As usual, you can also use this squid post to talk about the security stories in the news that I haven't covered.
Read my blog posting guidelines here.
Posted on June 14, 2019 at 4:41 PM • 57 Comments
- Speed Maximum Urban Limits
I have heard about innovative uses of the SIRI shortcut commands. However, according to the cited article:
"...last year, investigators at Quartz found that Google Android can track you using Bluetooth beacons even when you turn Bluetooth off in your phone." Ouch!
Trying to get google out of your life is really hard. Harder than FB. I now use DuckDuckGo and Startpage for searches, but their maps are not up to snuff. Besides, google is everywhere.
I have wondered why MS, Google, Amazon and the rest would NOT simply log all of our PIN numbers, passwords and so on just like they collect everything else. Certainly their privacy statements would allow it.
As for stores recording our pin numbers via loggers or cameras....why not? Who would stop them? All they need to say is "it's for store security". Case closed.
See above, there is a way to track you even if BT is turned off. Apparently, it's done via other installed apps. Meanwhile, at least on my iPhone, when you switch off BT, it's only good for 24 hours, then auto switches back to "on". I've wondered about that sometimes. Why?

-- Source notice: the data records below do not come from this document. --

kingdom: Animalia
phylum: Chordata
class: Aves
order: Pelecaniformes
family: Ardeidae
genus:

The cams at Walmart and Target are (at least) at the self serve checkout stand. When you slide your card, you can see yourself in a small monitor while doing the transaction. Thus, there is a video recording of every purchase. This is when I usually get an uncontrollable urge to scratch my nose with my middle finger.
If they have them, you WILL see them for sure.
BTW, the article notes,
"Most people aren’t aware they are being watched with beacons, but the “beacosystem” tracks millions of people every day. Beacons are placed at airports, malls, subways, buses, taxis, sporting arenas, gyms, hotels, hospitals, music festivals, cinemas and museums, and even on billboards."
"They" are everywhere. Almost.
I'm thinking leave the phone in the car and off. Or maybe get one of those Faraday phone cases. Maybe, for father's day!
From your NYTimes link:
"U.S. Escalates Online Attacks on Russia’s Power Grid
WASHINGTON — The United States is stepping up digital incursions into Russia’s electric power grid in a warning to President Vladimir V. Putin and a demonstration of how the Trump administration is using new authorities to deploy cybertools more aggressively, current and former government officials said.
In interviews over the past three months, the officials described the previously unreported deployment of American computer code inside Russia’s grid and other targets as a classified companion to more publicly discussed action directed at Moscow’s disinformation and hacking units around the 2018 midterm elections.
Gsm Tested Solution Charging Nokia 1650 Not 100 But now the American strategy has shifted more toward offense, officials say, with the placement of potentially crippling malware inside the Russian system at a depth and with an aggressiveness that had never been tried before. It is intended partly as a warning, and partly to be poised to conduct cyberstrikes if a major conflict broke out between Washington and Moscow.
The commander of United States Cyber Command, Gen. Paul M. Nakasone, has been outspoken about the need to “defend forward” deep in an adversary’s networks to demonstrate that the United States will respond to the barrage of online attacks aimed at it.
But finding ways to calibrate those responses so that they deter attacks without inciting a dangerous escalation has been the source of constant debate.
Mr. Trump issued new authorities to Cyber Command last summer, in a still-classified document known as National Security Presidential Memoranda 13, giving General Nakasone far more leeway to conduct offensive online operations without receiving presidential approval.
But the action inside the Russian electric grid appears to have been conducted under little-noticed new legal authorities, slipped into the military authorization bill passed by Congress last summer. The measure approved the routine conduct of “clandestine military activity” in cyberspace, to “deter, safeguard or defend against attacks or malicious cyberactivities against the United States.”
Under the law, those actions can now be authorized by the defense secretary without special presidential approval.
“It has gotten far, far more aggressive over the past year,” one senior intelligence official said, speaking on the condition of anonymity but declining to discuss any specific classified programs. “We are doing things at a scale that we never contemplated a few years ago.”"
Sidebar photo of Bruce Schneier by Joe MacInnis.
Schneier on Security is a personal website. Opinions expressed are not necessarily those of IBM Security.